▼
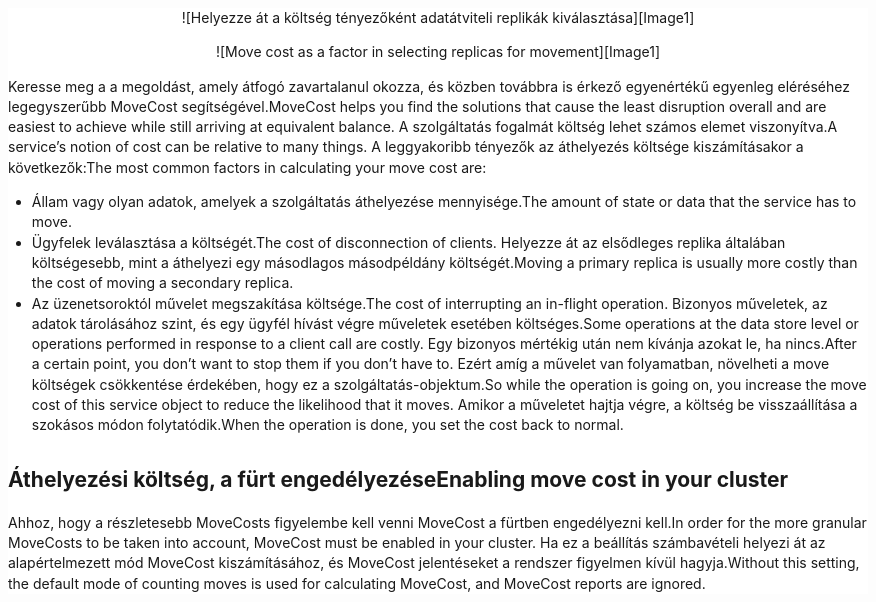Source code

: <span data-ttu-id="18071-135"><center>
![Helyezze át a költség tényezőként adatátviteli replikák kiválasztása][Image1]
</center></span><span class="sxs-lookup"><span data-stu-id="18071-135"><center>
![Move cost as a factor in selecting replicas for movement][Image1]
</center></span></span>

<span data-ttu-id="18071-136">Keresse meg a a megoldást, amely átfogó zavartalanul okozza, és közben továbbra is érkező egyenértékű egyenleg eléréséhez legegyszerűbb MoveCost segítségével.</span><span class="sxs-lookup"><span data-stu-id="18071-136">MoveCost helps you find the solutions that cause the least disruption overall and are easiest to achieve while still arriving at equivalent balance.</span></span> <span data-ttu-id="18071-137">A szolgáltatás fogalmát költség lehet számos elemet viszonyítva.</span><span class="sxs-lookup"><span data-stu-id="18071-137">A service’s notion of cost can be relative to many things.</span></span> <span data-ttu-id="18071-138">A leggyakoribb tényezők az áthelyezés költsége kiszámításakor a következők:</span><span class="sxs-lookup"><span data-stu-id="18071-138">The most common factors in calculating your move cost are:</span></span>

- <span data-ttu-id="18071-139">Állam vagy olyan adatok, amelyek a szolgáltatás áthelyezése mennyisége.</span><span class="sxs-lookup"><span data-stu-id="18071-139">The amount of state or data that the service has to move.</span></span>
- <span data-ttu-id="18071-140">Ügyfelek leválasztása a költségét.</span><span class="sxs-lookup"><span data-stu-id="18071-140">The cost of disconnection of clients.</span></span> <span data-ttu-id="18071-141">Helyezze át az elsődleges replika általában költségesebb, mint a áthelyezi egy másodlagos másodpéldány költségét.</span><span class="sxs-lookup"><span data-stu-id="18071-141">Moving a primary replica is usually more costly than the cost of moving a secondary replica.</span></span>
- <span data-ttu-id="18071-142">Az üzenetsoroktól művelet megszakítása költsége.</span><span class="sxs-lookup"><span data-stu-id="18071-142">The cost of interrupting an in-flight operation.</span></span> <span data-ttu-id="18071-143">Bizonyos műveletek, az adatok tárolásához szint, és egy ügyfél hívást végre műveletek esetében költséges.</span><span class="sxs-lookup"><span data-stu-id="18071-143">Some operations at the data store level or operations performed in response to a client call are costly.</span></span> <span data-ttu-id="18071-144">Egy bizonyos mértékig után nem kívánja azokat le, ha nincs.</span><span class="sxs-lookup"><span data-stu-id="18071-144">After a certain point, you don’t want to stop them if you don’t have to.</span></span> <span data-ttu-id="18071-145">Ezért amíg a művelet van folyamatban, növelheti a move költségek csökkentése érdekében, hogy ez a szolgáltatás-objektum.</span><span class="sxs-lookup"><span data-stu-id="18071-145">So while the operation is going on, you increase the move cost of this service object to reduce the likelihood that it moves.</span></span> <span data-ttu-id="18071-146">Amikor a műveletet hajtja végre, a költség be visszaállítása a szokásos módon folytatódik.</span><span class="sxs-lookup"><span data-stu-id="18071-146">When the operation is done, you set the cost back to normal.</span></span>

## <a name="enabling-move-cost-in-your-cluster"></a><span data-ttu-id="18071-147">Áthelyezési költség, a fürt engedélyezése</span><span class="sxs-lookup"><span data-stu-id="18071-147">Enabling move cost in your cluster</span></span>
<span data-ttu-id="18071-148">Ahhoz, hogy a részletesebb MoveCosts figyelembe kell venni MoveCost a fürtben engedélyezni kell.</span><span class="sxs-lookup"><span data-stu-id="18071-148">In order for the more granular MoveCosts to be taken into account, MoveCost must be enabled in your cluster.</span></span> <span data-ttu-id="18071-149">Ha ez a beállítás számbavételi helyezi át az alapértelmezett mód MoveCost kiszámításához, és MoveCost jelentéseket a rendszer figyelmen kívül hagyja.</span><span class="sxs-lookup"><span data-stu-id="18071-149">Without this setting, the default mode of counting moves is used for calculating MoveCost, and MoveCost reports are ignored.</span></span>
▲
▼
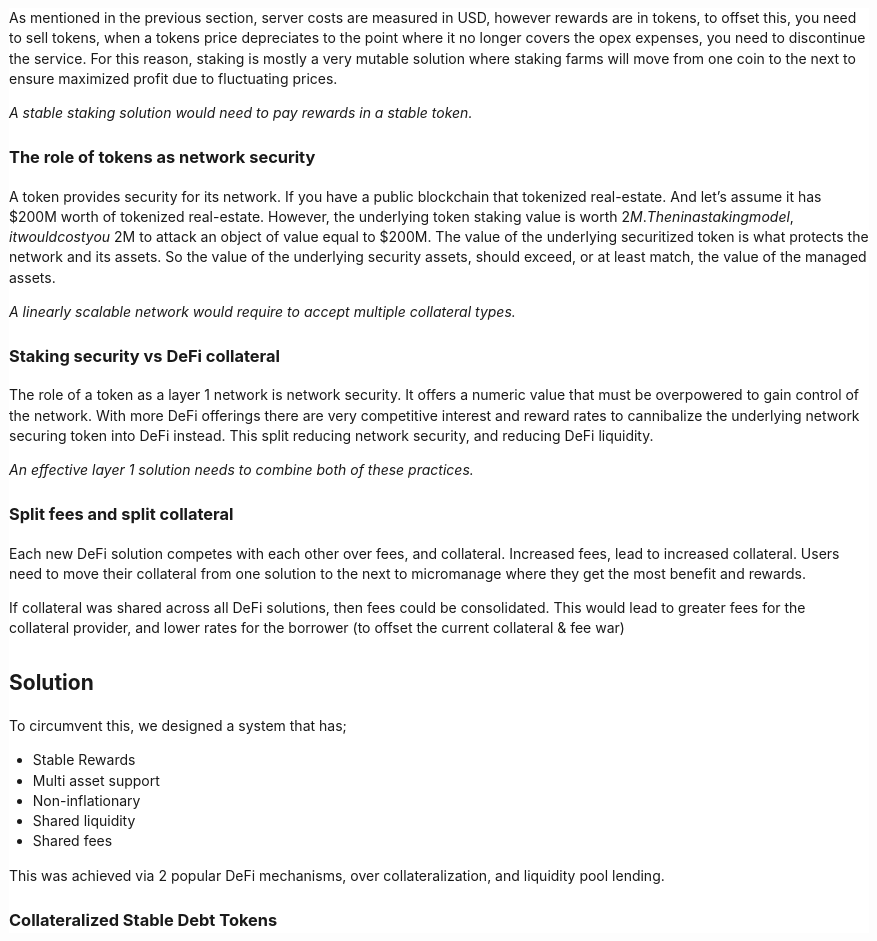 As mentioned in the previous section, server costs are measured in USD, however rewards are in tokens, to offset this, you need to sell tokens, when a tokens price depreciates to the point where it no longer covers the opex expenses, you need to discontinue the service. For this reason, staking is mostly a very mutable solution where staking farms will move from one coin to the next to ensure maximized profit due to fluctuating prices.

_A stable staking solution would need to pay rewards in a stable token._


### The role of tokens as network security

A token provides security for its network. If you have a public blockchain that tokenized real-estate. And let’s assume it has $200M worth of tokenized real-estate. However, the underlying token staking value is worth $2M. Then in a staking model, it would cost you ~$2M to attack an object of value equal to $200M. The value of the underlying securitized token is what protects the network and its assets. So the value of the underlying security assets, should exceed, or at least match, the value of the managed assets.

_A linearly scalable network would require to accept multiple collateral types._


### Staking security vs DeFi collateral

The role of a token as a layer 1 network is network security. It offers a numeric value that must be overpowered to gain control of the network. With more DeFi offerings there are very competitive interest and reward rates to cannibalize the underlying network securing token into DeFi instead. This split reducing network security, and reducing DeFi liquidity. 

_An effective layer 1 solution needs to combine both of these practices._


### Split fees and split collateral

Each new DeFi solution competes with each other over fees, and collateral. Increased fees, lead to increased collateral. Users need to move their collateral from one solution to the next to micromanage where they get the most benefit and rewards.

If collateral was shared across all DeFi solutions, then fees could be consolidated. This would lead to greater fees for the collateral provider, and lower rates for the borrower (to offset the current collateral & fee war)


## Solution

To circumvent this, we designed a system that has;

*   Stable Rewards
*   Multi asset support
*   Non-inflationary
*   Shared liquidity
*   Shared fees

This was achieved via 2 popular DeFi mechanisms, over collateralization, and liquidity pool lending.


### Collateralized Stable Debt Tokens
▲
What to work on: Swap "micromanage" for "fine-tune" in the lines running from the line with "of these practices._" to the line with "Each new DeFi". Return only those lines, with everything else unchanged.

Result:
_An effective layer 1 solution needs to combine both of these practices._


### Split fees and split collateral

Each new DeFi solution competes with each other over fees, and collateral. Increased fees, lead to increased collateral. Users need to move their collateral from one solution to the next to fine-tune where they get the most benefit and rewards.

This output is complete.